Copy out every line in the records that contains the word "hành".

┄┄┄┄┄┄

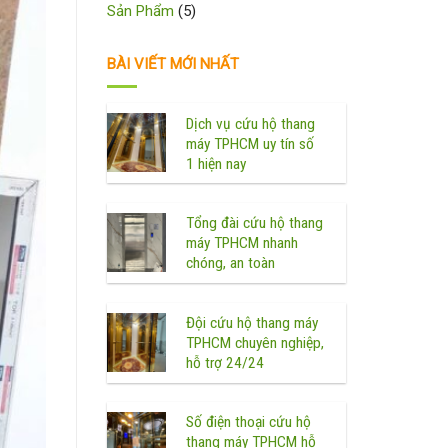
Sản Phẩm
(5)
BÀI VIẾT MỚI NHẤT
Dịch vụ cứu hộ thang
máy TPHCM uy tín số
1 hiện nay
Tổng đài cứu hộ thang
máy TPHCM nhanh
chóng, an toàn
Đội cứu hộ thang máy
TPHCM chuyên nghiệp,
hỗ trợ 24/24
Số điện thoại cứu hộ
thang máy TPHCM hỗ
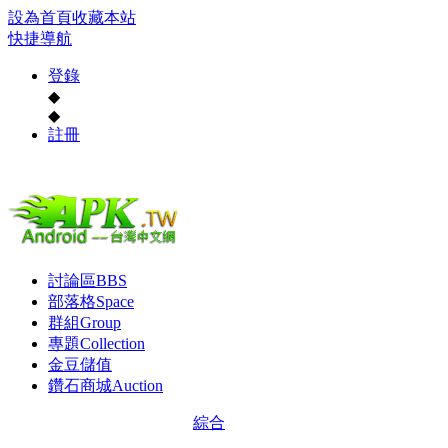
設為首頁
收藏本站
快捷導航
登錄
◆
◆
註冊
討論區
BBS
部落格
Space
群組
Group
專題
Collection
金豆儲值
鑽石商城
Auction
綜合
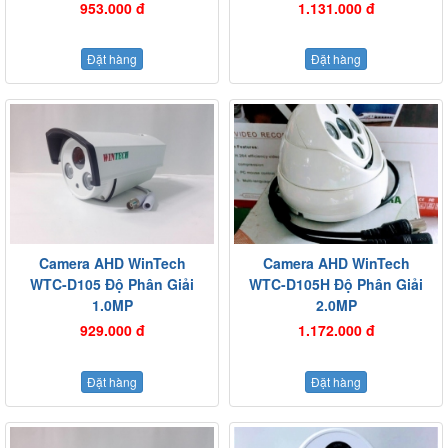
953.000 đ
1.131.000 đ
Đặt hàng
Đặt hàng
Camera AHD WinTech
Camera AHD WinTech
WTC-D105 Độ Phân Giải
WTC-D105H Độ Phân Giải
1.0MP
2.0MP
929.000 đ
1.172.000 đ
Đặt hàng
Đặt hàng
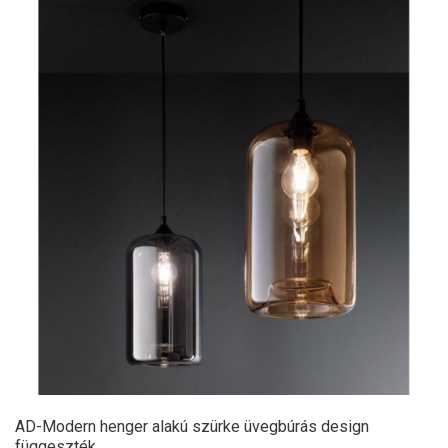
AD-Modern henger alakú szürke üvegbúrás design
függeszték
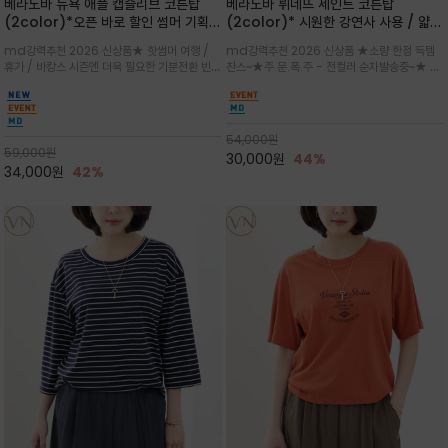
베라노바 뉴욕 애플 캡슬리브 코튼탑
베라노바 뤼네뜨 세인트 코튼탑
(2color)*오픈 바로 할인 썸머 기획
(2color)* 시원한 강연사 사용 / 얇고
★ 한정수량 제작 ★ 강연 코튼으로 빈
가벼우면서도 실의 꼬임 덕분에 원단이
md강력추천 2026 신상품★ 핫썸머 여행 /
md강력추천 2026 신상품 ★소량 한정 득템
티지 프린트로 여름 하의와 모두 잘어울
피부에 잘 달라붙지 않아 통기성이 탁월
휴가 / 바캉스 시즌엔 더욱 필요한 기분전환 빈티
찬스~★주.문.폭.주 - 전컬러 순차발송중~★ 감
리는 그래픽
지 무드★ 부드럽고 유연한 강연 코튼 소재로 피
각적인 선글라스 프린트/안정감 있는 라운드 넥
부에 산뜻하게 닿는 프리미엄 /답답함 없는 라운
라인과 여유 있는 스탠다드 핏으로 부담 없이 착
드 넥라인과 자연스럽게 어깨를 감싸는 캡슬리브
용/과하지 않은 프린트 디테일이 룩에 세련된 위
디자인이 팔 라인을 더욱 날씬
트를 더해 데일리 룩에 포인트
54,000
원
59,000
원
30,000
원
44%
34,000
원
42%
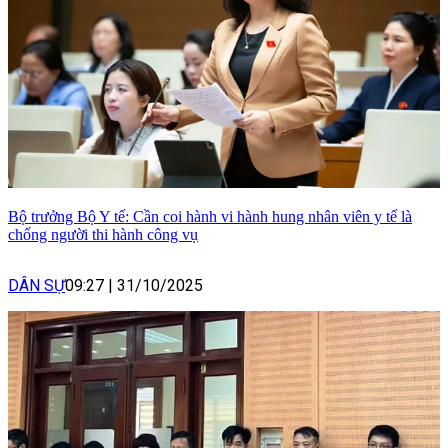
Bộ trưởng Bộ Y tế: Cần coi hành vi hành hung nhân viên y tế là
chống người thi hành công vụ
DÂN SỰ
09:27
|
31/10/2025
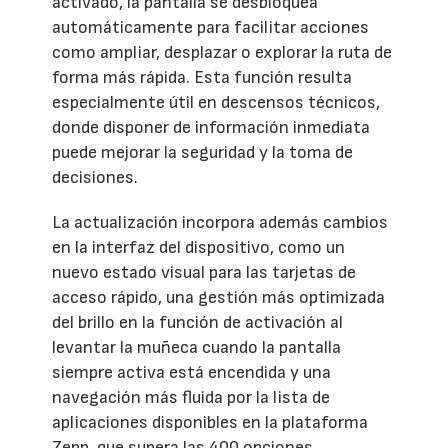
activado, la pantalla se desbloquea
automáticamente para facilitar acciones
como ampliar, desplazar o explorar la ruta de
forma más rápida. Esta función resulta
especialmente útil en descensos técnicos,
donde disponer de información inmediata
puede mejorar la seguridad y la toma de
decisiones.
La actualización incorpora además cambios
en la interfaz del dispositivo, como un
nuevo estado visual para las tarjetas de
acceso rápido, una gestión más optimizada
del brillo en la función de activación al
levantar la muñeca cuando la pantalla
siempre activa está encendida y una
navegación más fluida por la lista de
aplicaciones disponibles en la plataforma
Zepp, que supera las 400 opciones.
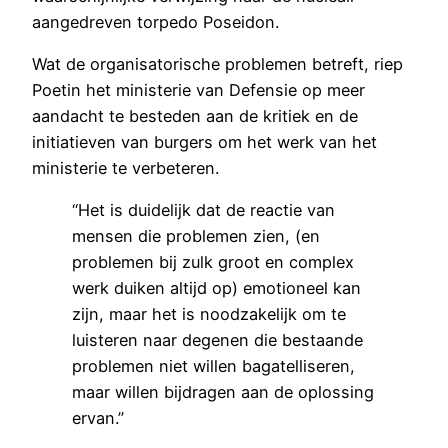
aangedreven torpedo Poseidon.
Wat de organisatorische problemen betreft, riep
Poetin het ministerie van Defensie op meer
aandacht te besteden aan de kritiek en de
initiatieven van burgers om het werk van het
ministerie te verbeteren.
“Het is duidelijk dat de reactie van
mensen die problemen zien, (en
problemen bij zulk groot en complex
werk duiken altijd op) emotioneel kan
zijn, maar het is noodzakelijk om te
luisteren naar degenen die bestaande
problemen niet willen bagatelliseren,
maar willen bijdragen aan de oplossing
ervan.”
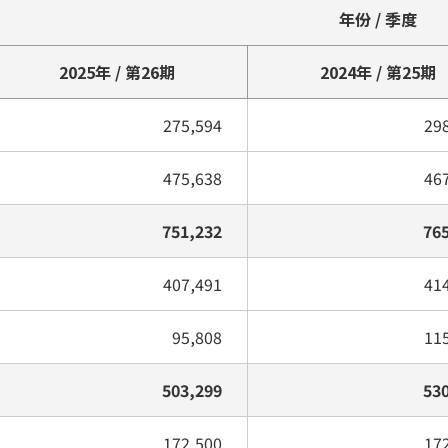
年份 / 季度
2025年 / 第26期
2024年 / 第25期
275,594
29
475,638
46
751,232
76
407,491
41
95,808
11
503,299
53
172,500
17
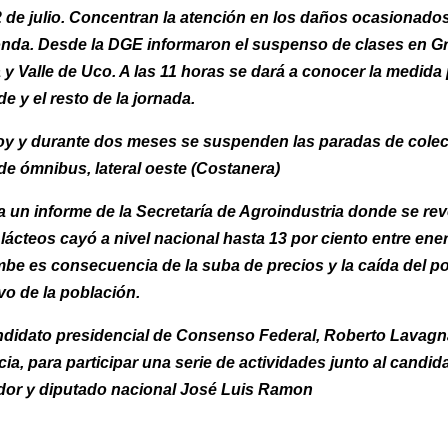
 de julio. Concentran la atención en los daños ocasionados
onda. Desde la DGE informaron el suspenso de clases en G
y Valle de Uco. A las 11 horas se dará a conocer la medida 
de y el resto de la jornada.
y y durante dos meses se suspenden las paradas de colec
 de ómnibus, lateral oeste (Costanera)
 un informe de la Secretaría de Agroindustria donde se rev
 lácteos cayó a nivel nacional hasta 13 por ciento entre ene
mbe es consecuencia de la suba de precios y la caída del p
vo de la población.
ndidato presidencial de Consenso Federal, Roberto Lavagna
cia, para participar una serie de actividades junto al candid
or y diputado nacional José Luis Ramon
A TENER EN CUENTA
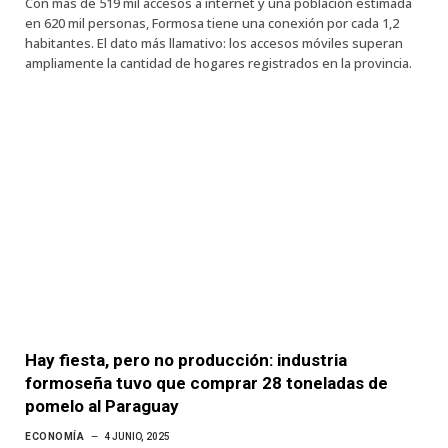
Con más de 519 mil accesos a internet y una población estimada
en 620 mil personas, Formosa tiene una conexión por cada 1,2
habitantes. El dato más llamativo: los accesos móviles superan
ampliamente la cantidad de hogares registrados en la provincia.
Hay fiesta, pero no producción: industria
formoseña tuvo que comprar 28 toneladas de
pomelo al Paraguay
ECONOMÍA
4 JUNIO, 2025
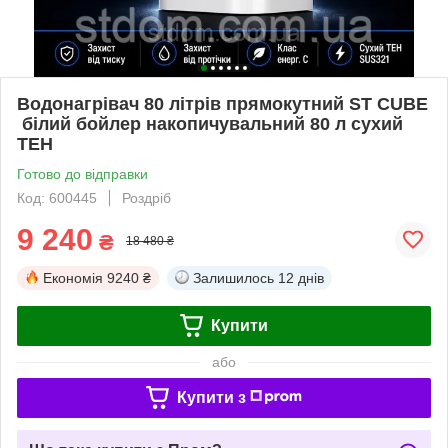
Водонагрівач 80 літрів прямокутний ST CUBE
білий бойлер накопичувальний 80 л сухий
ТЕН
Готово до відправки
Код: 600445
Роздріб
9 240
₴
18 480 ₴
Економія
9240 ₴
Залишилось
12 днів
Купити
або
Купити з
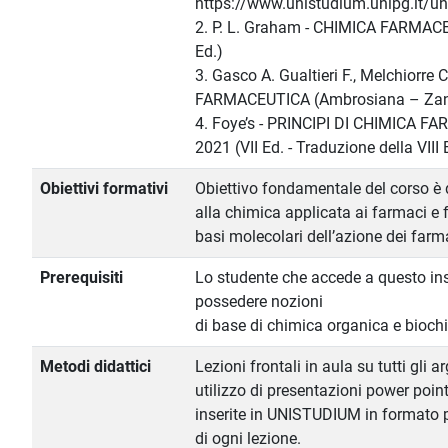
https://www.unistudium.unipg.it/u
2. P. L. Graham - CHIMICA FARMACEU
Ed.)
3. Gasco A. Gualtieri F., Melchiorre 
FARMACEUTICA (Ambrosiana – Zanich
4. Foye’s - PRINCIPI DI CHIMICA FA
2021 (VII Ed. - Traduzione della VII
Obiettivi formativi
Obiettivo fondamentale del corso è d
alla chimica applicata ai farmaci e f
basi molecolari dell’azione dei farm
Prerequisiti
Lo studente che accede a questo i
possedere nozioni
di base di chimica organica e bioch
Metodi didattici
Lezioni frontali in aula su tutti gli 
utilizzo di presentazioni power poin
inserite in UNISTUDIUM in formato 
di ogni lezione.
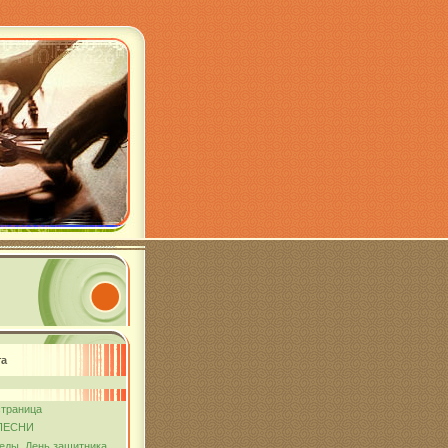
та
страница
ПЕСНИ
еды. День защитника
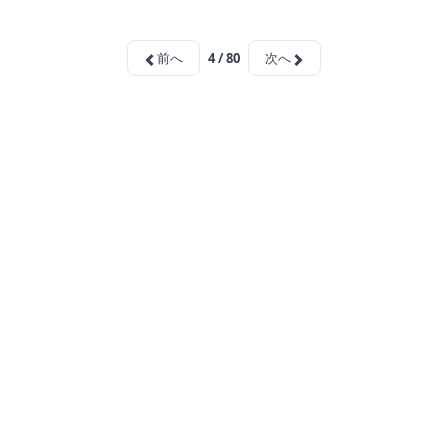
前へ
4 / 80
次へ
ホーチミン観光情報ガイド
ホーチミンのグルメ・スパ・ツアー・ショッピング情報を現地から発
信。口コミや予約も。
カテゴリー
エステ・スパ・美容
ベトナム雑貨・お土産
レストラン
ツアー・観光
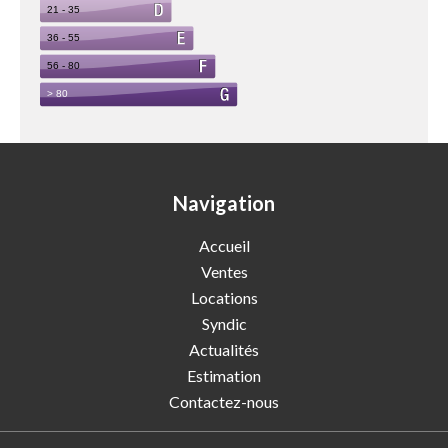
Navigation
Accueil
Ventes
Locations
Syndic
Actualités
Estimation
Contactez-nous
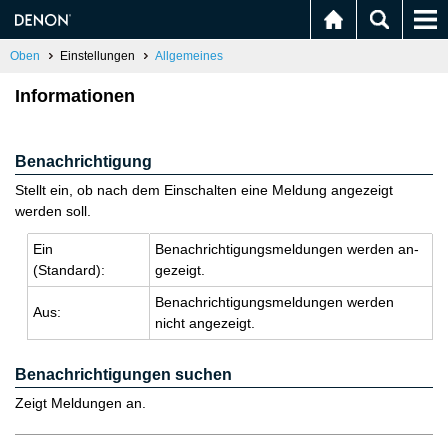
Oben
Einstellungen
Allgemeines
Informationen
Benachrichtigung
Stellt ein, ob nach dem Einschalten eine Meldung angezeigt
werden soll.
Ein
Be­nach­rich­ti­gungs­mel­dun­gen wer­den an­
(Stan­dard):
ge­zeigt.
Be­nach­rich­ti­gungs­mel­dun­gen wer­den
Aus:
nicht an­ge­zeigt.
Benachrichtigungen suchen
Zeigt Meldungen an.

┄┄┄┄┄┄

**Answer to the problem**.
Bộ trưởng Bộ Y tế: Cần coi hành vi hành hung nhân viên y tế là
chống người thi hành công vụ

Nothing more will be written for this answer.